By late afternoon, the corpses of the slain had been fetched up from the labyrinthine ways of the Underground City and sanitarily disposed of on a huge funeral pyre at the other end of the beach. Those weapons and gear that Ergon. had found in the subterranean storage-chambers, and that he decided could be of use to the occupation force, had either been added to the stores held at the supply depot, or had been stored away aboard the Jalathadar.
The laboratories and machine shops had been sealed off, as Lukor had ordered. As an additional precaution, Ergon had posted guards at their entrances.
The underground passages and chambers had, by evening, been thoroughly explored and mapped. The cartographers had added descriptive captions as to the nature and use of each chamber, as far as these could be deduced. A number of secret cubicles or previously undiscovered tunnels had also been found, so thorough had been the work of the officers assigned to this task.
Over the evening meal, by the light of flaring torches, Lukor examined these charts. Dividing his attention almost equally between the hot stew prepared aboard the galley of the flying ship that hovered aloft, and the annotated maps, he studied the designs of the subterranean system of chambers with a certain dissatisfaction and uneasiness gnawing at his heart, a feeling that had nothing to do with the the maps of the Underground City.
The reason for this growing dissatisfaction was quite simple―in his own task, Lukor had failed.

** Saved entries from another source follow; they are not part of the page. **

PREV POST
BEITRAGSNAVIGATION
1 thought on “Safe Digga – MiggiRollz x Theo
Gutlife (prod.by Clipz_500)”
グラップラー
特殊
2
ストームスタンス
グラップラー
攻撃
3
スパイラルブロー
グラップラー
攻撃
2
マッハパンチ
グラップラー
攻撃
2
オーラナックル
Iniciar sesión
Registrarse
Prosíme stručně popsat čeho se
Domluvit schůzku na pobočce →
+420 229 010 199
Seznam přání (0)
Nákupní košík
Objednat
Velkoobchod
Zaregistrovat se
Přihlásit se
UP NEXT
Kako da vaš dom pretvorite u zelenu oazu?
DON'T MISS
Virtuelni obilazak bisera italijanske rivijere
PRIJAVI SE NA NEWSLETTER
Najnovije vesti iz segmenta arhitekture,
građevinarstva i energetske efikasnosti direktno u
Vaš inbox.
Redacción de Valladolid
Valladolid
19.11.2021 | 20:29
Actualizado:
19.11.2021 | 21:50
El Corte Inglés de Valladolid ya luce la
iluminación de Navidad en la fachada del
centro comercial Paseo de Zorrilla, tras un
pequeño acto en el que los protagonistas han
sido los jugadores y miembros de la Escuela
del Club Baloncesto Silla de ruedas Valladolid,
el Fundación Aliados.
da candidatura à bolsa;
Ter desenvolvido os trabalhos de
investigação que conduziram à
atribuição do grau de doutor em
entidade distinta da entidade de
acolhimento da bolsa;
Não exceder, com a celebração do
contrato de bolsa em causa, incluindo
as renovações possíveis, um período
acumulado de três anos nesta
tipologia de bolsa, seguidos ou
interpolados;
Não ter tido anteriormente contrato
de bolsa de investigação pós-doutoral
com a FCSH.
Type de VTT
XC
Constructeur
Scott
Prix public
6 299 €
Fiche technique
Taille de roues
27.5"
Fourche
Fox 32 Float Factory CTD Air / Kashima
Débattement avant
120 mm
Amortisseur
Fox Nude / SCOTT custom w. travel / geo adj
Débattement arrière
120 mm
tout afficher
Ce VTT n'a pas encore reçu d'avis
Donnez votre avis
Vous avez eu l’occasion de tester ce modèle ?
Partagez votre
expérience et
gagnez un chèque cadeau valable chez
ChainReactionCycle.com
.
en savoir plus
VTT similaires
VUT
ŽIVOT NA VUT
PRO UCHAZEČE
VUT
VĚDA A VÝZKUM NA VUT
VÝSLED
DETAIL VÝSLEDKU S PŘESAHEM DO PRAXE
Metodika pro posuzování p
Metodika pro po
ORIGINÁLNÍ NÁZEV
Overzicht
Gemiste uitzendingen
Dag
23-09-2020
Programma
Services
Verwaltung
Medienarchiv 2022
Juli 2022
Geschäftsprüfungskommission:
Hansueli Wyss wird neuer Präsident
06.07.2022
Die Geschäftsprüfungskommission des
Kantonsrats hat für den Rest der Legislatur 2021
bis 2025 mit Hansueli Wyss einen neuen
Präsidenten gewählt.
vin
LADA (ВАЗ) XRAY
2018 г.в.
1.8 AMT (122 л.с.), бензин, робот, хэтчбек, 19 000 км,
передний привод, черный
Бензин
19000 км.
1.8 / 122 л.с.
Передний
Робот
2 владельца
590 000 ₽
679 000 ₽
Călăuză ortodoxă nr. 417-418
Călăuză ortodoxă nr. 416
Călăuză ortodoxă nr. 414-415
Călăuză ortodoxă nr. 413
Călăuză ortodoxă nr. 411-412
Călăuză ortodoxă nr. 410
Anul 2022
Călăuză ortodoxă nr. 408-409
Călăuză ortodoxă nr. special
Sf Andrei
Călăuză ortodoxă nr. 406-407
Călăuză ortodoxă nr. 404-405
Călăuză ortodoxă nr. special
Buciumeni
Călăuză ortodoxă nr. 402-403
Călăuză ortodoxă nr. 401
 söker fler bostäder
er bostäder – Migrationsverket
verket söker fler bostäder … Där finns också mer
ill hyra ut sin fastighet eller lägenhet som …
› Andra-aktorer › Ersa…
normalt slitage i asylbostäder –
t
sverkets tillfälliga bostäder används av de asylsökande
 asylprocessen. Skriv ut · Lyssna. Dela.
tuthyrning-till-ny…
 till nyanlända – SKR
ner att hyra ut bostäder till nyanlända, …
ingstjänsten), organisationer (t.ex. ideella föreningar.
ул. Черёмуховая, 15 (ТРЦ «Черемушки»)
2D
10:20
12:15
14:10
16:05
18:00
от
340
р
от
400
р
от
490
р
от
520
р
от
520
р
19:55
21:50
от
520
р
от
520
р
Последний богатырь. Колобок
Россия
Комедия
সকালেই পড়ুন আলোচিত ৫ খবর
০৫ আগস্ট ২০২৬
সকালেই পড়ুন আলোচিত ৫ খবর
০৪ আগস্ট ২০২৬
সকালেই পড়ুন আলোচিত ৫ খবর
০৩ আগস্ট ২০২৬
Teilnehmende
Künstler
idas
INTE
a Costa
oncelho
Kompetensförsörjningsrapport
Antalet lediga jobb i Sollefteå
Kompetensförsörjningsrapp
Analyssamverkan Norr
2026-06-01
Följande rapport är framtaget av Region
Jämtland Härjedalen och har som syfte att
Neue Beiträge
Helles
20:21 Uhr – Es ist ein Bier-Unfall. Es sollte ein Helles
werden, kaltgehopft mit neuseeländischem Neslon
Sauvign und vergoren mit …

Tomar and Ylana had not been found.
THE men slept that night in blanket rolls on the beach, while a huge bonfire flared against the dark,, and alert guards strolled the perimeter of the camp or stood sentinel at the Gates of Kuur.
The night was clear and mild, almost warm. But that was not the reason the men voiced for sleeping out-of-doors. None of them had the slightest desire to spend the night in those dank, grim, underground rooms where once the fiendish Mind Wizards had held sway.
Lukor alone did not sleep.
It had finally occurred to the gallant, old Ganatolian to announce to all his troops that the two young people were missing, and to inquire if any of the warriors had a notion of what might have become of them.
Kadar had looked up with surprise etched on his handsome features. The Tharkolian lieutenant had not, until that very moment, realized that the Shondakorian boy and the jungle Maid were among the missing.
“Sir Lukor,” he spoke up, “I last saw them in the cellblock where Prince Jandar and all of us who survived the capture of the First Armada were held.”
“When was that, precisely?” Lukor demanded keenly. The officer told him.
The young juru-komad then recounted how Princess Zamara had instructed him to assign to some of the warriors the duty of searching all of the cellblock and the adjacent guardrooms and storage-chambers, in order to make absolutely certain that none of the Kuurians or their slaves were hiding there.
“Which cellblock do you refer to?” inquired Lukor. “Show it to me on the map.”
The lieutenant studied the chart by the light of the torches, and then laid his finger on the area he had described. Lukor looked over the map carefully: no known tunnel or hallway stretched beyond that region. The corridor, lined with cells on either side, ended in a blank wall. There was only a small store. room of weapons beyond the last pair of cells, the one where Ergon had discovered a variety of hand-weapons and warriors’ gear obviously stripped from former captives.